Extracted records —
* * * * * * * * *

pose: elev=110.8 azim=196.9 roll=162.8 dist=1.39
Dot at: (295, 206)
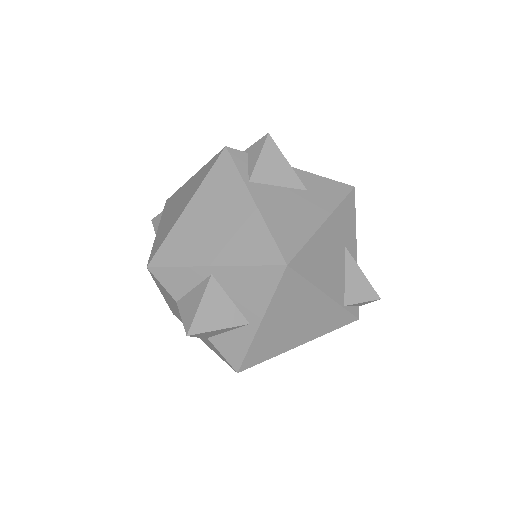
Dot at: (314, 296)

* * * * * * * * *

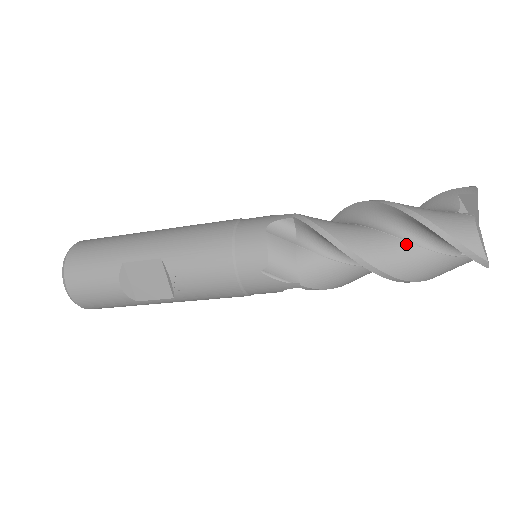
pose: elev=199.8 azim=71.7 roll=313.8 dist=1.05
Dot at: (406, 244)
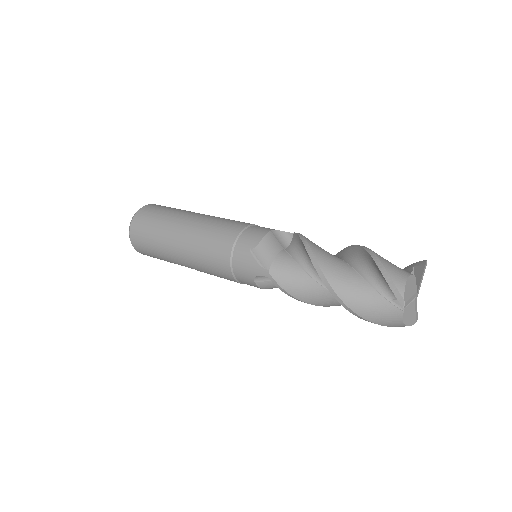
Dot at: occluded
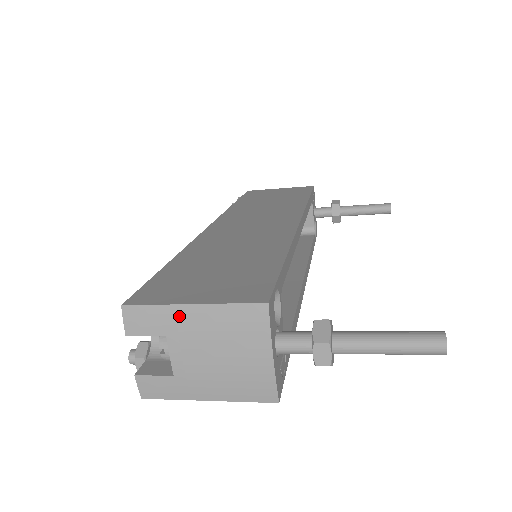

* * * * * * * * *

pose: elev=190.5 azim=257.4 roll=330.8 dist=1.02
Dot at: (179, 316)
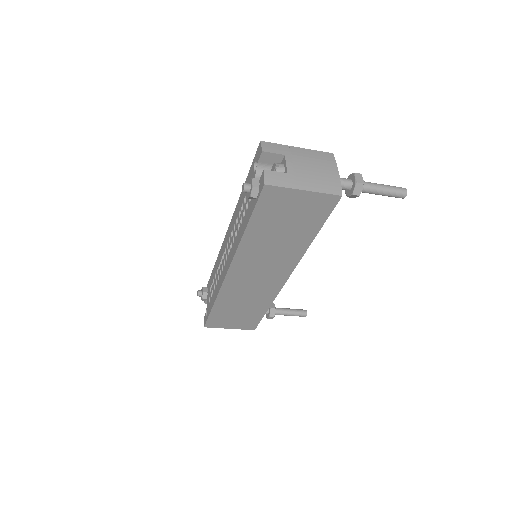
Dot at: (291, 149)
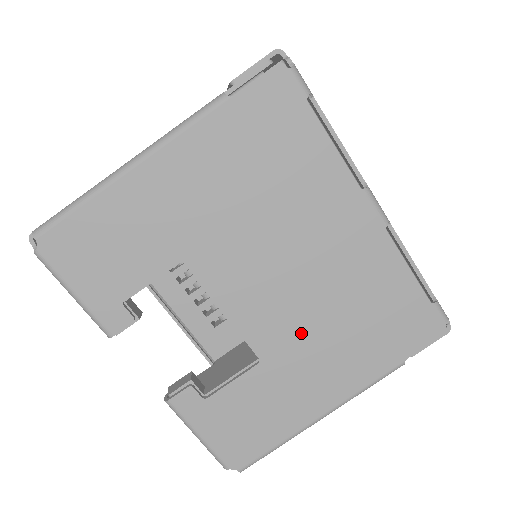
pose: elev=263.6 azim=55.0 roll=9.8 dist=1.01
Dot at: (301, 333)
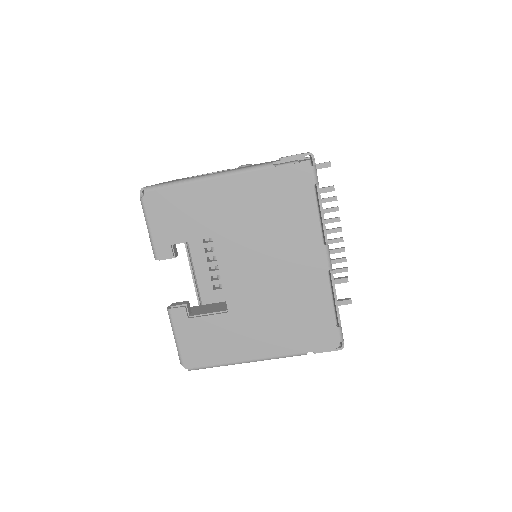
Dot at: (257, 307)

* * * * * * * * *

Direction — Copy out everything in the records from the line with "pose: elev=110.8 azim=196.9" down to the line with "Dot at: (314, 296)", including both of those lines. Leave out the pictures.

Answer in full —
pose: elev=110.8 azim=196.9 roll=162.8 dist=1.39
Dot at: (295, 206)
Dot at: (314, 296)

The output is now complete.